→ **WHAT THIS TASK INVOLVES**
Keyword search on "linejoin": report each line of the records that contains it.

Segment Start: INPUT

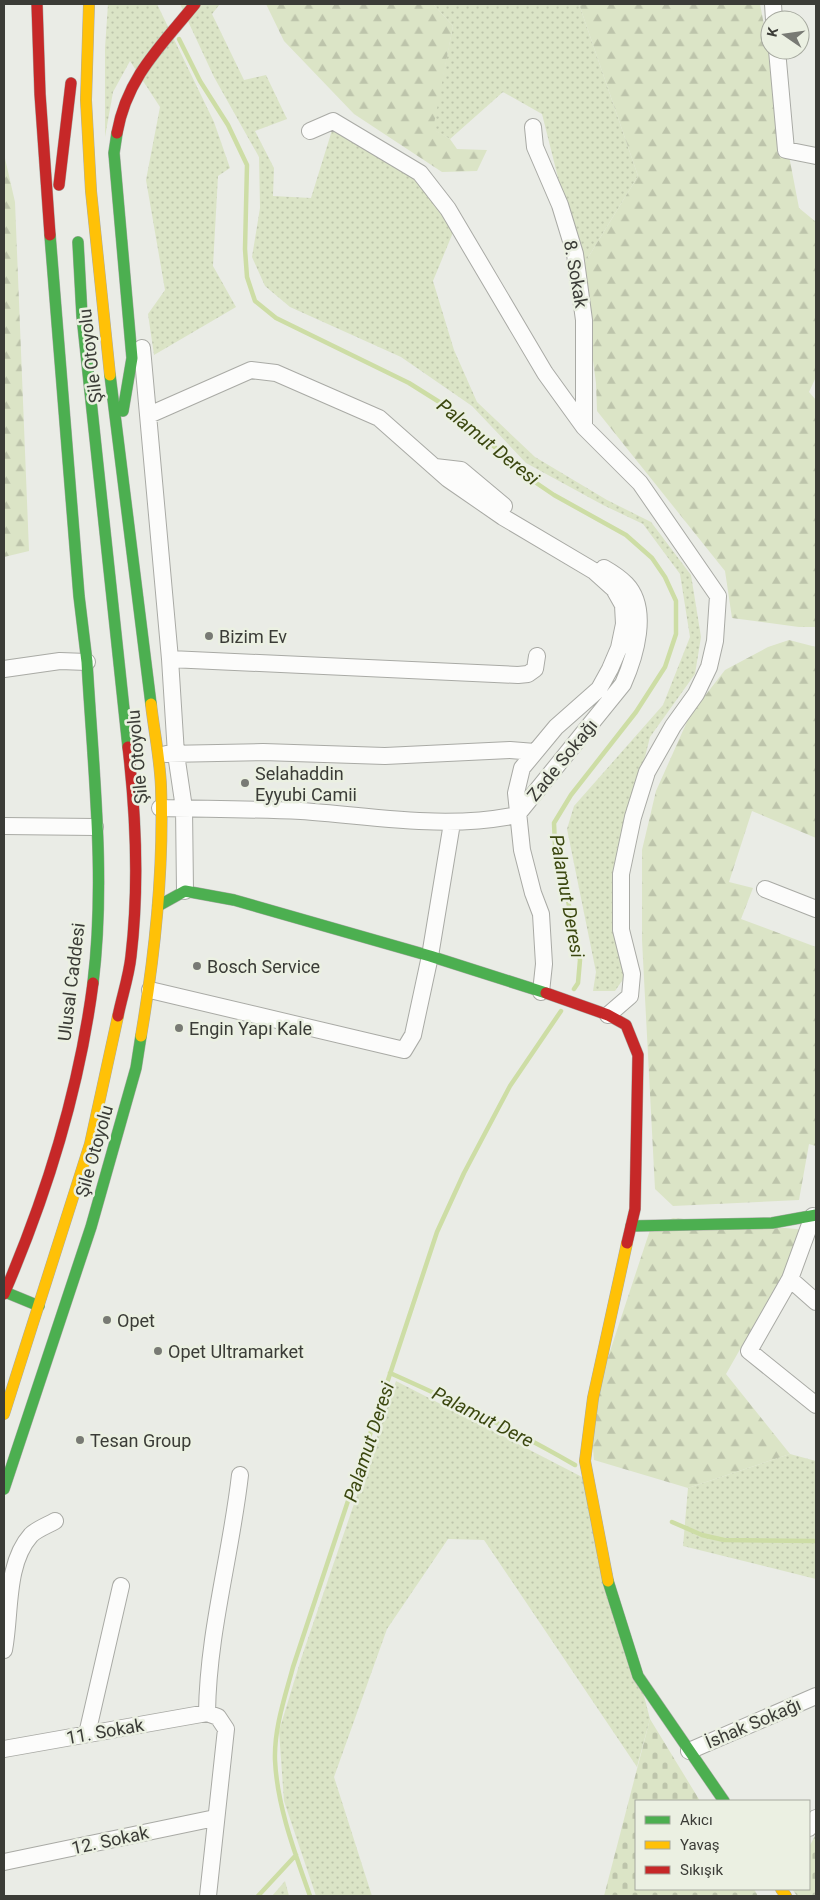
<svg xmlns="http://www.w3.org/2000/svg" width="820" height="1900" font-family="Roboto,sans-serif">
  <defs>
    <pattern id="grass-dots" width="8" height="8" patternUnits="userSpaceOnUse" patternTransform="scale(1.25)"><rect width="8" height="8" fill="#dbe4c6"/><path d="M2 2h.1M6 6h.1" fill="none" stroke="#bdc4ab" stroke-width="1.8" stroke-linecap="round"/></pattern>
    <pattern id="forest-firs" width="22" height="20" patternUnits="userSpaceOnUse" patternTransform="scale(1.25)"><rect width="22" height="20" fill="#dbe4c6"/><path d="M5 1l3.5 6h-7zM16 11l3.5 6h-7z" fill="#bdc4ab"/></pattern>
    <pattern id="cemetery-stones" width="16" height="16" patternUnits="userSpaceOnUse" patternTransform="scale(1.25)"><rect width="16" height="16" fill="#dbe4c6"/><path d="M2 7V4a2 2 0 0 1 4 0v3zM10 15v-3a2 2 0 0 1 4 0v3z" fill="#bdc4ab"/></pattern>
  </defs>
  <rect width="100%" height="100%" fill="#eaece6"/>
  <path fill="url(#grass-dots)" d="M108,4h49l57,118 16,46 -12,8 -5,90 23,41 -82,48 -6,-41 17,-24 -19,-110 14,-73 -30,-46 -17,31 -8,45v-89z
    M180,4h40l-8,10 32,66 22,-5 21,44 -32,12 19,37 -1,28 38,2 22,-71 83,47 38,56 -21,51 21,69 23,52 58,55 72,43 44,22 40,53 10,62 -6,37 -45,63 -38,152 12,89 -9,13h-22l3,-19 -29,-143 7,-23 89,-101 27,-68 -10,-63 -37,-50 -40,-19 -77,-42 -54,-57 -71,-49 -111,-50 -25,-21 -13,-29 8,-49 -1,-51 -45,-80z
    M433,4h146l59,172 -57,93 -39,-155 -39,-22 -53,47 -18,-10 21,-103z
    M396,1381l188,97 9,21 57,220 -13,48 -153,-227 -36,-1 -61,90 -53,148 38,119h-56l-32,-95 -5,-70 22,-72z
    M790,1454l26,7v118l-133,-33 5,-58z
    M285,1881l4,15h-17z"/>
  <path fill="url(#forest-firs)" d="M266,4h167l20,22 -20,103 17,10 7,10 30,1 -10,21 -35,1 -88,-58 -70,-73z
    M579,4h181l39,204 17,14v155l-7,15 7,8v227h-17l-67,-9 -7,-47 -128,-160 -1,-28 -15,-114 57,-93z
    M4,154l11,48 14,349 -25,6z
    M789,640l27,7v191l-64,-27 -23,71 24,6 -12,31 75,28v199l-7,-2 -10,56 -126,6 -18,-17 -13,-249v-90l14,-59 34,-76 35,-45 43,-23z
    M673,1218l135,12 -82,144 64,80 -102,34 -94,-28 -4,-48 61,-185z"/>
  <path fill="url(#cemetery-stones)" d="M650,1719l50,82h-64v88h118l4,7h-154z
    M816,1834v62h-19l-5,-7h17v-42z"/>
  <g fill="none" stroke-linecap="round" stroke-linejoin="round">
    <path stroke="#cddda5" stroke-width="4.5" d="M179,39l21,42 28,44 19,40 -2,84 2,28 8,24 21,17 133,65 51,32 66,61 28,19 72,40 26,23 13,19 11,24v33l-11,33 -29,45 -65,83 -17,28 1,22 8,31 17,84 -2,23 -4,6
      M390,1373c63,28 125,57 185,92
      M672,1522l30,13 22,5 92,1
      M258,1896l38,-41
      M310,1896c-15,-43 -33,-90 -35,-136 -1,-32 10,-63 18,-93l144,-435 27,-59 46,-87 51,-75"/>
    <defs>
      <path id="street" d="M773,4l1,16
        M777,50l9,100 30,6
        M533,127l2,20 25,58 15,49 9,66v107
        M310,131l23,-10 87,52 28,36 97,164 39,54 56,56 78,113 -3,45 -6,26 -13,27 -23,32 -26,46 -14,45 -12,57v56l11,44 -2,22 -22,19
        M142,348l28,311 6,95 8,54 1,83
        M149,415l102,-45 25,3 103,45 69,61 55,38 91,54 20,18 9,16 1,19 -5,24 -9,21 -11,20 -43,38 -34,41 -6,25 6,57 11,43 8,21 3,50 -3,28
        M435,467l26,3 43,36
        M170,659l348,16 10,-1 7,-5 2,-13
        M4,669l56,-8 27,1
        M166,754l97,-2 122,4 125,-6 25,2
        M160,808c47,1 94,1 141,3 72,5 144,19 216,4l106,-131c12,-27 27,-75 3,-100 -6,-6 -15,-12 -22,-16
        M4,826l91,1
        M765,889l51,20
        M150,990l254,60 9,-15 17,-79 22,-133
        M813,1216l-23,63 -41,72 67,54
        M790,1279l26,23
        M4,1650c7,-36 1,-86 27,-115 6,-6 17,-10 24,-14
        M207,1713c1,-81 24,-158 33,-238
        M87,1734l34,-148
        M4,1749l203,-36 11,4 8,12 -18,167
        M689,1751l127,-55
        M809,1828l7,-10
        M4,1862l211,-44"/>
      <path id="fast" d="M117,133l-3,20 18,205 -9,53
        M50,235l29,361 8,66
        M78,242l4,74 46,431
        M110,375l41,329
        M87,662c6,106 19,215 6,321
        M158,906l27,-15 49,9 196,56 116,37
        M631,1226l141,-3 44,-8
        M5,1292l34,14
        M4,1489l87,-262 45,-159 5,-32
        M608,1581l30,95 86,125"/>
      <path id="slow" d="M89,4l-3,96 5,91 19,184
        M141,1036c14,-82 23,-165 20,-249 -1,-28 -7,-56 -10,-83
        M4,1414l86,-270 28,-128
        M608,1581l-23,-120 8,-63 34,-155
        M781,1889l5,7"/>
      <path id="jam" d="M37,4l3,90 10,141
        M117,133c10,-56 44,-87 78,-129
        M59,185l12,-102
        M546,993l62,22 18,10 12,30 -3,154 -8,34
        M118,1016c4,-20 11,-40 13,-60 8,-68 5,-141 -3,-209
        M4,1294c43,-100 75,-203 89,-311"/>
    </defs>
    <use href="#street" stroke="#a9aaa5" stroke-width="18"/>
    <use href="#fast" stroke="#a9aaa5" stroke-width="12"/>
    <use href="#slow" stroke="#a9aaa5" stroke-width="12"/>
    <use href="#jam" stroke="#a9aaa5" stroke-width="12"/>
    <use href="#street" stroke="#fcfcfb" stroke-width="16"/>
    <use href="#fast" stroke="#4caf50" stroke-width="11"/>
    <use href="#slow" stroke="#ffc107" stroke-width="11"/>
    <use href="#jam" stroke="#c62828" stroke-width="11"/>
  </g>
  <g fill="#787a74" stroke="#ebf0e2" stroke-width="2">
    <circle cx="209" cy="636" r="5"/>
    <circle cx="245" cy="783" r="5"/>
    <circle cx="197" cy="966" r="5"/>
    <circle cx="179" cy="1028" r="5"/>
    <circle cx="107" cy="1320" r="5"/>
    <circle cx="158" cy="1351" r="5"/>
    <circle cx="80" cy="1440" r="5"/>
  </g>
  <g text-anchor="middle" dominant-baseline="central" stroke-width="5" stroke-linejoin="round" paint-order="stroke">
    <g font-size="18" fill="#3b3c37" stroke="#ebf0e2">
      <text transform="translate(576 274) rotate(80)">8. Sokak</text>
      <text transform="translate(90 356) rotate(-97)">Şile Otoyolu</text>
      <text transform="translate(137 757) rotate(-95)">Şile Otoyolu</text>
      <text transform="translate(562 760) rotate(-51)">Zade Sokağı</text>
      <text transform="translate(71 982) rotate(-83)">Ulusal Caddesi</text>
      <text transform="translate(94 1151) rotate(-74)">Şile Otoyolu</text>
      <text transform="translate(753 1723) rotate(-23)">İshak Sokağı</text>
      <text transform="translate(105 1731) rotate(-10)">11. Sokak</text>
      <text transform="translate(110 1840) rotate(-12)">12. Sokak</text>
    </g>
    <g font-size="18" fill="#3b3c37" stroke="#ebf0e2" text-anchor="start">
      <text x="219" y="636">Bizim Ev</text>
      <text x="255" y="773">Selahaddin<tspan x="255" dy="21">Eyyubi Camii</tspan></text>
      <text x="207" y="966">Bosch Service</text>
      <text x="189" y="1028">Engin Yapı Kale</text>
      <text x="117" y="1320">Opet</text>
      <text x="168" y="1351">Opet Ultramarket</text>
      <text x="90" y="1440">Tesan Group</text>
    </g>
    <g font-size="19" font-style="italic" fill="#3b470f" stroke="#ebf0e2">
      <text transform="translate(488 442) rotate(39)">Palamut Deresi</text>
      <text transform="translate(567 896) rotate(80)">Palamut Deresi</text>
      <text transform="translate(483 1417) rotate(27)">Palamut Dere</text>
      <text transform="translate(369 1442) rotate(-72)">Palamut Deresi</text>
    </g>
  </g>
  <rect width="820" height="1900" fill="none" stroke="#3b3c37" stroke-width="10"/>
  <rect x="635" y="1800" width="175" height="90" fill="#ebf0e2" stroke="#a5a89e"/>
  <rect x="645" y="1816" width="25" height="8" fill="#4caf50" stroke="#a5a89e"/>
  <text x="680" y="1825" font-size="15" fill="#3b3c37">Akıcı</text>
  <rect x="645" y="1841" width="25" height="8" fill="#ffc107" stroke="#a5a89e"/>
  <text x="680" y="1850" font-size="15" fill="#3b3c37">Yavaş</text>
  <rect x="645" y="1866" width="25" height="8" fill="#c62828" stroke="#a5a89e"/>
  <text x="680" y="1875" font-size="15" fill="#3b3c37">Sıkışık</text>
  <g transform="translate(785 35) rotate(283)"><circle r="24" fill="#ebf0e2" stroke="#a5a89e"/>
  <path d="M0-4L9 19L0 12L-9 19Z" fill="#787a74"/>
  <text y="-8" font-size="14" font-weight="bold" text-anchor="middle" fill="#3b3c37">K</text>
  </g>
</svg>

Segment End: INPUT

→ **RESULT BELOW**
  <g fill="none" stroke-linecap="round" stroke-linejoin="round">
  <g text-anchor="middle" dominant-baseline="central" stroke-width="5" stroke-linejoin="round" paint-order="stroke">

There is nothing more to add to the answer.